This two-acre garden, located on a fairly steep site, is 12 years old and is surrounded on all sides by bushland.
The owner calls the garden ‘a carefully planned naturalness’ which exploits a number of ‘ecological niches’ found on such a large property. The palette of plants is quite extensive: there are mass plantings and some handsome specimen plants.
Upon arrival, a sculpture greets visitors, and the main path leads past broad beds filled with paper daisies and kangaroo paws to a large circular stone patio – planted with kangaroo paws and Orthrosanthus – which links to a vine-covered pergola and the house. Tree ferns thrive in the cooler areas near the house.
Narrow paths meander through older plantings that echo the feeling of the bushland and where local xanthorrheas grow. A ‘desert’ area features Ptilotus and other dry, sun-loving plants, while a lovely lily pond edged by a circular wooden boardwalk ends in a little pavilion, beyond which the outlook extends down towards Corner Inlet.

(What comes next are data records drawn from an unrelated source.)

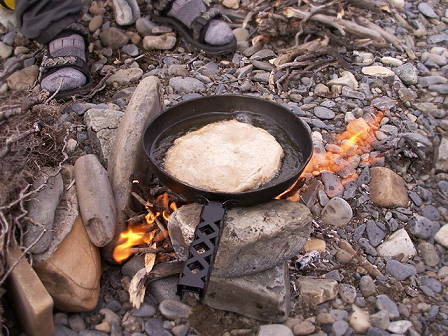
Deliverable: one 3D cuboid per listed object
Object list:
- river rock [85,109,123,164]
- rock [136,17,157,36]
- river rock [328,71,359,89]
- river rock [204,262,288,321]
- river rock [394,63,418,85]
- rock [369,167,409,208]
[{"bbox_3d":[-0.212,-0.067,0.910,0.092,0.082,0.085,0,39,0],"label":"river rock"},{"bbox_3d":[-0.237,-0.432,1.385,0.062,0.056,0.065,0,39,0],"label":"rock"},{"bbox_3d":[0.310,-0.231,1.184,0.078,0.032,0.045,8,39,8],"label":"river rock"},{"bbox_3d":[0.036,0.162,0.644,0.116,0.062,0.085,8,40,10],"label":"river rock"},{"bbox_3d":[0.488,-0.253,1.211,0.056,0.040,0.050,15,41,15],"label":"river rock"},{"bbox_3d":[0.295,0.035,0.815,0.066,0.055,0.075,0,39,0],"label":"rock"}]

The house and decks on three sides have spectacular views towards the inlet over a gully full of local eucalypts. The area below the house features a pond and circular seating plus mass plantings of kangaroo paws, lomandras and brachyscomes. Broad paths below the house and thickly planted garden beds feature a wide range of native plants Including persoonias, melaleucas and leptospermums. An area with a different microclimate has Tasmanian species like Nothofagus and varieties of Lilly Pilly. Also at the lower level is a large covered vegetable garden and orchard.
It is possible to walk, via marked pathways, through the bushland below the house and garden areas.